I believe everything happens for a reason. Reflecting back on my life, I can clearly see the steps that have brought me to this point. Today, as I sit in my office and hear the hum of the children busy at work, my heart fills with joy and gratitude. It has not been an easy journey. In fact, most of it has been very hard as I struggled against odds to keep Montessori in its purest form.

I was introduced to Montessori whilst pregnant with my first child. Since then it has been my philosophy for life, gently guiding me and keeping me anchored through all the storms that I have weathered. We have lived in several parts of the world and in each, I have carried my beliefs, fine tuning my understanding of Montessori and, spreading it only in it’s purest form.

Back in the USA, after a five-year stint in Indonesia where I had been running a Montessori teacher-training center, I opened one in the basement of our home. Within the first year of operation, our center received its non-profit status, accreditation from MACTE and, soon after, Title IV recognition. The students that I trained loved the atmosphere of being in a home, felt very nurtured and often called it “the womb”.

The problems began when they completed the academic portion of their training and went out to do their internship. None of the schools met the standards to which they had been trained and they often returned to me telling me about their frustrations. I always encouraged them to “work it out” and that every experience, no matter how negative, provided one with an opportunity to learn. However, I could see that I was failing them. For their training to be complete they needed to see and work in classrooms that followed the philosophy and methodology as they had been taught.

****************

§ **GIVEN PROBLEM A**
Copy the records word for word, starting with the first line of the records and going on through the line with "purple star at (517, 170): moved".

§ **EXTRACTED ENTRIES**
****************

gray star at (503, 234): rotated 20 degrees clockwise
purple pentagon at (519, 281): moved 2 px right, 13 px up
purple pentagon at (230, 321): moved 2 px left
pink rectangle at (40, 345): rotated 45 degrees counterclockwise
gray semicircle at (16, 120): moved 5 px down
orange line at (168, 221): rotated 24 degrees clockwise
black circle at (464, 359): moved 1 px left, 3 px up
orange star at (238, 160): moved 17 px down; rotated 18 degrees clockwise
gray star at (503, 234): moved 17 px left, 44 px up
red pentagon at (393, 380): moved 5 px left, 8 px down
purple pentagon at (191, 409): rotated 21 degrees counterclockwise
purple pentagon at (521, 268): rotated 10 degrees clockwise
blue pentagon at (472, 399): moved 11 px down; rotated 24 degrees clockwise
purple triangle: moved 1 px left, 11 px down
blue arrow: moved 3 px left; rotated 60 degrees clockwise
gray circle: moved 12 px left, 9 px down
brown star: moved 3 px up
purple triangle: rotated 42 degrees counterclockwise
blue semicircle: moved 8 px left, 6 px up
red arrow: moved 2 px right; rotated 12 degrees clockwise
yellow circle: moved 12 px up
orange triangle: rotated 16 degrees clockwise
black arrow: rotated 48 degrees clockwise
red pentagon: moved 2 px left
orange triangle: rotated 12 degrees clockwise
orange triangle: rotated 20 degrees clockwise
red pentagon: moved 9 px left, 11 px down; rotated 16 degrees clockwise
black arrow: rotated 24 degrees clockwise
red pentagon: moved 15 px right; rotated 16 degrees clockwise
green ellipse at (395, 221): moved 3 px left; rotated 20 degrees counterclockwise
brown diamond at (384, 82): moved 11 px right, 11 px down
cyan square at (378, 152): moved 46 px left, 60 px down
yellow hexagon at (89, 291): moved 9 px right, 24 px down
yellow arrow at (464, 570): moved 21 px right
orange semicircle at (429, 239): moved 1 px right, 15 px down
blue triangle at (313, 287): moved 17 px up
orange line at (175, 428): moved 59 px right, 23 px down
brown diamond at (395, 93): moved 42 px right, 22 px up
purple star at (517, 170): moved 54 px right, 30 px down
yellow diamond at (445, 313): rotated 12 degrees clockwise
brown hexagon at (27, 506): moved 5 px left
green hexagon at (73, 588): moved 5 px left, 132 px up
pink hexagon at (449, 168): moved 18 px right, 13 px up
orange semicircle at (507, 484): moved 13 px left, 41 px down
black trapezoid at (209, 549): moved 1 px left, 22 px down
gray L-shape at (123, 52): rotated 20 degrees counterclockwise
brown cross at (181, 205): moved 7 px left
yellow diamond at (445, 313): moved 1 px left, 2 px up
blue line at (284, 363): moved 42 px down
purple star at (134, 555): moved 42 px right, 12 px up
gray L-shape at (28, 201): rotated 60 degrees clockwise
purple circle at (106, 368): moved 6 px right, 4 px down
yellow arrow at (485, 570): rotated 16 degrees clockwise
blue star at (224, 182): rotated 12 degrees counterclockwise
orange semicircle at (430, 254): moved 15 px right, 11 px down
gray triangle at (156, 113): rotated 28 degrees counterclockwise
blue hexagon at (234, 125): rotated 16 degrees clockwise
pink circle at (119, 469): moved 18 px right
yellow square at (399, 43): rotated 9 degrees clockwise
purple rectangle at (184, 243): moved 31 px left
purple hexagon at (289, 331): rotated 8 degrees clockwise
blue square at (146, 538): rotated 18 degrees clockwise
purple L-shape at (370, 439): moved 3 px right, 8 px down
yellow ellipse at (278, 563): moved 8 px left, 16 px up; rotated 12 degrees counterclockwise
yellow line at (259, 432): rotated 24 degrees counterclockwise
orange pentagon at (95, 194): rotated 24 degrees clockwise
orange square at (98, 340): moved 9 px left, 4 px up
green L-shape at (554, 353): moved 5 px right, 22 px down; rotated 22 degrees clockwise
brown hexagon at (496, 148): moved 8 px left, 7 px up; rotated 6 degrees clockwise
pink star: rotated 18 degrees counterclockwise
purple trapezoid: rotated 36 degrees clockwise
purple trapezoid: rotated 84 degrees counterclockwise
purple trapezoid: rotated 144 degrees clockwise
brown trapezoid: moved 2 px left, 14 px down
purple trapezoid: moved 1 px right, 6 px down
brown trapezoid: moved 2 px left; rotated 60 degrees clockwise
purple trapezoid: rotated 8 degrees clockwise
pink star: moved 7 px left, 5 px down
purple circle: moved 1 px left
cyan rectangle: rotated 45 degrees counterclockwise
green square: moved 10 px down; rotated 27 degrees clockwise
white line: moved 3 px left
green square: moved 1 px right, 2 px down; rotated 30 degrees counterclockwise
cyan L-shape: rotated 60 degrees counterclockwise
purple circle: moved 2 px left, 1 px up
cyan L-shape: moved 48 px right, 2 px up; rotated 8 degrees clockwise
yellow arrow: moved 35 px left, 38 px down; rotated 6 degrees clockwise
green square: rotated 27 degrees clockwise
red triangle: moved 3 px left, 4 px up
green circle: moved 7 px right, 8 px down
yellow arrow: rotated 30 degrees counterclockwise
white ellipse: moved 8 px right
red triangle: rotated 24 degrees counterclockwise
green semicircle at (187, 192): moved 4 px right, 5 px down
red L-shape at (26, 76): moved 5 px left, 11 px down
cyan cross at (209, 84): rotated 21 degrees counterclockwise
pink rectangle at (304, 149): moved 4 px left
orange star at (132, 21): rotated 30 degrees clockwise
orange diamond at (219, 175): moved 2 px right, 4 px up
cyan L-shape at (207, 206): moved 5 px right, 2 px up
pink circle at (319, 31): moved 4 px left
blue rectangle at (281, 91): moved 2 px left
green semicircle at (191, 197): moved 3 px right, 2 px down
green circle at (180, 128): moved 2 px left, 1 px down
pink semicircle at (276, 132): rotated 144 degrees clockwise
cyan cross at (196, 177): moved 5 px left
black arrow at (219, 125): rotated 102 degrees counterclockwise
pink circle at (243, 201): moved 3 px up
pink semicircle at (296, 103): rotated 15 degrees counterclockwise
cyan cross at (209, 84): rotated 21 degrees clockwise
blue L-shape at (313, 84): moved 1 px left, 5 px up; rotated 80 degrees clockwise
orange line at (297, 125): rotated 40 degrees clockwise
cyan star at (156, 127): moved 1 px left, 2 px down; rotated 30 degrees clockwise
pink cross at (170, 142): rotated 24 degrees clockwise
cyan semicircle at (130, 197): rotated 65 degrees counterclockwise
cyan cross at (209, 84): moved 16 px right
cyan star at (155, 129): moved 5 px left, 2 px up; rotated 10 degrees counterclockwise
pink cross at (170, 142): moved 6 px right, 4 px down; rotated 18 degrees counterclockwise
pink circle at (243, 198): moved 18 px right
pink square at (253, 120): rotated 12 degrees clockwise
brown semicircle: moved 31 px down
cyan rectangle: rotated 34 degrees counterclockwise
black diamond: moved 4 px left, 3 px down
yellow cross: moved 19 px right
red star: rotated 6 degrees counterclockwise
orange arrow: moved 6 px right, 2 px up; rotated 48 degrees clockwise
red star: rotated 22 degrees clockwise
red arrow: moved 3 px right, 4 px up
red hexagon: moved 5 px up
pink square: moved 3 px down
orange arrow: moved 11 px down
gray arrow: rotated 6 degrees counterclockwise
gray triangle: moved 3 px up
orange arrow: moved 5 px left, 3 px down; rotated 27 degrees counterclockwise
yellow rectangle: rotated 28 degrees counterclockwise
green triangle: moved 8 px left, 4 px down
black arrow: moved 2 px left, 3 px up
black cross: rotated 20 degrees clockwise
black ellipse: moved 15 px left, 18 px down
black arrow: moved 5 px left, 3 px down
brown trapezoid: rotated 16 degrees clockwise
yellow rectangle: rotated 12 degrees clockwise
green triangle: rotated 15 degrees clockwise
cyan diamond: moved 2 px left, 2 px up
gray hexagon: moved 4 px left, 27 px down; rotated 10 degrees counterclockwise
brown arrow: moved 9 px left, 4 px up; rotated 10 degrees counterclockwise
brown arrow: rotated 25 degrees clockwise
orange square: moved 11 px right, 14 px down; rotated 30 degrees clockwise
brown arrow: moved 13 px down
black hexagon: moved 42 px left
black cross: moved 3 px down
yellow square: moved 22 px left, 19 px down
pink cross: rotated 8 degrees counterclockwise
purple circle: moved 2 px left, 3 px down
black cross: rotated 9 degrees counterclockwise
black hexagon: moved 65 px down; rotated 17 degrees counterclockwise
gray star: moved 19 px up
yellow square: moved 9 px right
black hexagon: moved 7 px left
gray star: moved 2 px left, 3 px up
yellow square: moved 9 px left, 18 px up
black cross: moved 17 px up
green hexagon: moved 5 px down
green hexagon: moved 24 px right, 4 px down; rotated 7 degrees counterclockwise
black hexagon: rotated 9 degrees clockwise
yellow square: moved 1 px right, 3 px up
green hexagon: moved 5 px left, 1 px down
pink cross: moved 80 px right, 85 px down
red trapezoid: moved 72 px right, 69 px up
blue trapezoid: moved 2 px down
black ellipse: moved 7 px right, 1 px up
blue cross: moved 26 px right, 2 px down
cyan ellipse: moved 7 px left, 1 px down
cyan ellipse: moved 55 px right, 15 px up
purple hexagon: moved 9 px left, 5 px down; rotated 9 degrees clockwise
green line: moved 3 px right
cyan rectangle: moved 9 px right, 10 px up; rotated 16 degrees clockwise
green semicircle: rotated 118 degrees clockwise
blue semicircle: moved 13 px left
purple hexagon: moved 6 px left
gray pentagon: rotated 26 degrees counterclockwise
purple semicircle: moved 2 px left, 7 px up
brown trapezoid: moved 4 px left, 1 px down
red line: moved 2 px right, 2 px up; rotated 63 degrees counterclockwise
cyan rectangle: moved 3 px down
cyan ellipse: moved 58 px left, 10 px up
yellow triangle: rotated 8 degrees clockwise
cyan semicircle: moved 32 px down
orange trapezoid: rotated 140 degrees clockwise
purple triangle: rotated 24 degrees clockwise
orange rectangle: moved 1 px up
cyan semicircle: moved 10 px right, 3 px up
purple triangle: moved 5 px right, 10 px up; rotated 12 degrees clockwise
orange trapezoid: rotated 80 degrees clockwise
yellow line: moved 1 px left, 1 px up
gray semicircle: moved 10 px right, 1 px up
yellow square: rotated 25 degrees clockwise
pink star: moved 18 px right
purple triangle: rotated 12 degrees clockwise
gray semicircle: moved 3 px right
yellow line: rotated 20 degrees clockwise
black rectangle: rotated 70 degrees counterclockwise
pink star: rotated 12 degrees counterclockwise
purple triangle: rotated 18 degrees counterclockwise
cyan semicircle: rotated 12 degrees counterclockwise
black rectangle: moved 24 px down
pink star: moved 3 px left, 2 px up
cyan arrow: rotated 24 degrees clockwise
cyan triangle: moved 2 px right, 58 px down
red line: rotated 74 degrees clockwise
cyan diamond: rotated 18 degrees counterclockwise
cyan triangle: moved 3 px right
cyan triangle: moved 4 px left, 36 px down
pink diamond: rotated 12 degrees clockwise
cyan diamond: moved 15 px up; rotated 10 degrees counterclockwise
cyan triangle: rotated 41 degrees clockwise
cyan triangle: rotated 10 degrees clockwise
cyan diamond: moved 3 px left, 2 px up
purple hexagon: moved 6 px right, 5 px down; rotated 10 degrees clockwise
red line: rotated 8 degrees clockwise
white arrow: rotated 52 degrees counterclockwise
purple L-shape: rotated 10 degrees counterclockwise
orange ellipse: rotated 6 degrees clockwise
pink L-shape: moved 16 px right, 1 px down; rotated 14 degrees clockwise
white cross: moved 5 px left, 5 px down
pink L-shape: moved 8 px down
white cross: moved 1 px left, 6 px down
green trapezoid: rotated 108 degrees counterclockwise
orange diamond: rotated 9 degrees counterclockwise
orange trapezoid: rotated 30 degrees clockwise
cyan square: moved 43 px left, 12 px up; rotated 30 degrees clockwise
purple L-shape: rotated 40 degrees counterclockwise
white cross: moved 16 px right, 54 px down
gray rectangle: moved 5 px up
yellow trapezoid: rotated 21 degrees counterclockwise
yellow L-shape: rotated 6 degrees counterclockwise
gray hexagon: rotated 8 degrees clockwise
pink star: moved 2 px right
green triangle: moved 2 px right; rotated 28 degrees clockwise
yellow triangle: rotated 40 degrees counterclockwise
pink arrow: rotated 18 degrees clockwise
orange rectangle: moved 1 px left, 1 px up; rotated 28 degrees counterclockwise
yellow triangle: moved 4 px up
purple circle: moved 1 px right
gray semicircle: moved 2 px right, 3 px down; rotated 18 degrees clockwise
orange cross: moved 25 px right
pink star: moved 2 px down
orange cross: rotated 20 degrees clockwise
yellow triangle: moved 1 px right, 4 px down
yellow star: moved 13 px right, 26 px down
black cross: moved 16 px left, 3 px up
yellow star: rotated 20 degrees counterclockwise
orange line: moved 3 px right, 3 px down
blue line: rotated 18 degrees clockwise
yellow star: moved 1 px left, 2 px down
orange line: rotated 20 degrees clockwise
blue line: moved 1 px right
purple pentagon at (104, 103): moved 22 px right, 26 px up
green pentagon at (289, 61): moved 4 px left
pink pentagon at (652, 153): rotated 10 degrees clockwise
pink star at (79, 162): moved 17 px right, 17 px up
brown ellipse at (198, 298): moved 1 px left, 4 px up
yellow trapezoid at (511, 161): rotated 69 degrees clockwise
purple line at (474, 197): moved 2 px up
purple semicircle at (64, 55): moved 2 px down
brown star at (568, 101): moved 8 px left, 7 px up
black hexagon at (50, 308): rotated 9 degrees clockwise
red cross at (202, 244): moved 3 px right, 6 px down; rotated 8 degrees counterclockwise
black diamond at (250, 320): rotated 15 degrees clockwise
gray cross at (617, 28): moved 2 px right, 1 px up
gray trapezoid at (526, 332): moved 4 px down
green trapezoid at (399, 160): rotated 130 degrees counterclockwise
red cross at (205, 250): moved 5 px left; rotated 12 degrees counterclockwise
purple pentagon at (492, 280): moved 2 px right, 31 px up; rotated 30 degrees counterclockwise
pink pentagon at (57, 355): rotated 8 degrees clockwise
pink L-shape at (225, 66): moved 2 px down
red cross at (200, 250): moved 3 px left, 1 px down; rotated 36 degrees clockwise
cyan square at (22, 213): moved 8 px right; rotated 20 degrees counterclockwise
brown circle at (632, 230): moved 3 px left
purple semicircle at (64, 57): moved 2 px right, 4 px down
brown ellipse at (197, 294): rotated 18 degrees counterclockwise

****************

§ **GIVEN PROBLEM B**
In the Montessori passage, write out the part starting with "I was introduced" and going on through "it’s purest form.", with "hardships" in place of "storms".

§ **FULL OUTPUT A**
gray star at (503, 234): rotated 20 degrees clockwise
purple pentagon at (519, 281): moved 2 px right, 13 px up
purple pentagon at (230, 321): moved 2 px left
pink rectangle at (40, 345): rotated 45 degrees counterclockwise
gray semicircle at (16, 120): moved 5 px down
orange line at (168, 221): rotated 24 degrees clockwise
black circle at (464, 359): moved 1 px left, 3 px up
orange star at (238, 160): moved 17 px down; rotated 18 degrees clockwise
gray star at (503, 234): moved 17 px left, 44 px up
red pentagon at (393, 380): moved 5 px left, 8 px down
purple pentagon at (191, 409): rotated 21 degrees counterclockwise
purple pentagon at (521, 268): rotated 10 degrees clockwise
blue pentagon at (472, 399): moved 11 px down; rotated 24 degrees clockwise
purple triangle: moved 1 px left, 11 px down
blue arrow: moved 3 px left; rotated 60 degrees clockwise
gray circle: moved 12 px left, 9 px down
brown star: moved 3 px up
purple triangle: rotated 42 degrees counterclockwise
blue semicircle: moved 8 px left, 6 px up
red arrow: moved 2 px right; rotated 12 degrees clockwise
yellow circle: moved 12 px up
orange triangle: rotated 16 degrees clockwise
black arrow: rotated 48 degrees clockwise
red pentagon: moved 2 px left
orange triangle: rotated 12 degrees clockwise
orange triangle: rotated 20 degrees clockwise
red pentagon: moved 9 px left, 11 px down; rotated 16 degrees clockwise
black arrow: rotated 24 degrees clockwise
red pentagon: moved 15 px right; rotated 16 degrees clockwise
green ellipse at (395, 221): moved 3 px left; rotated 20 degrees counterclockwise
brown diamond at (384, 82): moved 11 px right, 11 px down
cyan square at (378, 152): moved 46 px left, 60 px down
yellow hexagon at (89, 291): moved 9 px right, 24 px down
yellow arrow at (464, 570): moved 21 px right
orange semicircle at (429, 239): moved 1 px right, 15 px down
blue triangle at (313, 287): moved 17 px up
orange line at (175, 428): moved 59 px right, 23 px down
brown diamond at (395, 93): moved 42 px right, 22 px up
purple star at (517, 170): moved 54 px right, 30 px down

§ **FULL OUTPUT B**
I was introduced to Montessori whilst pregnant with my first child. Since then it has been my philosophy for life, gently guiding me and keeping me anchored through all the hardships that I have weathered. We have lived in several parts of the world and in each, I have carried my beliefs, fine tuning my understanding of Montessori and, spreading it only in it’s purest form.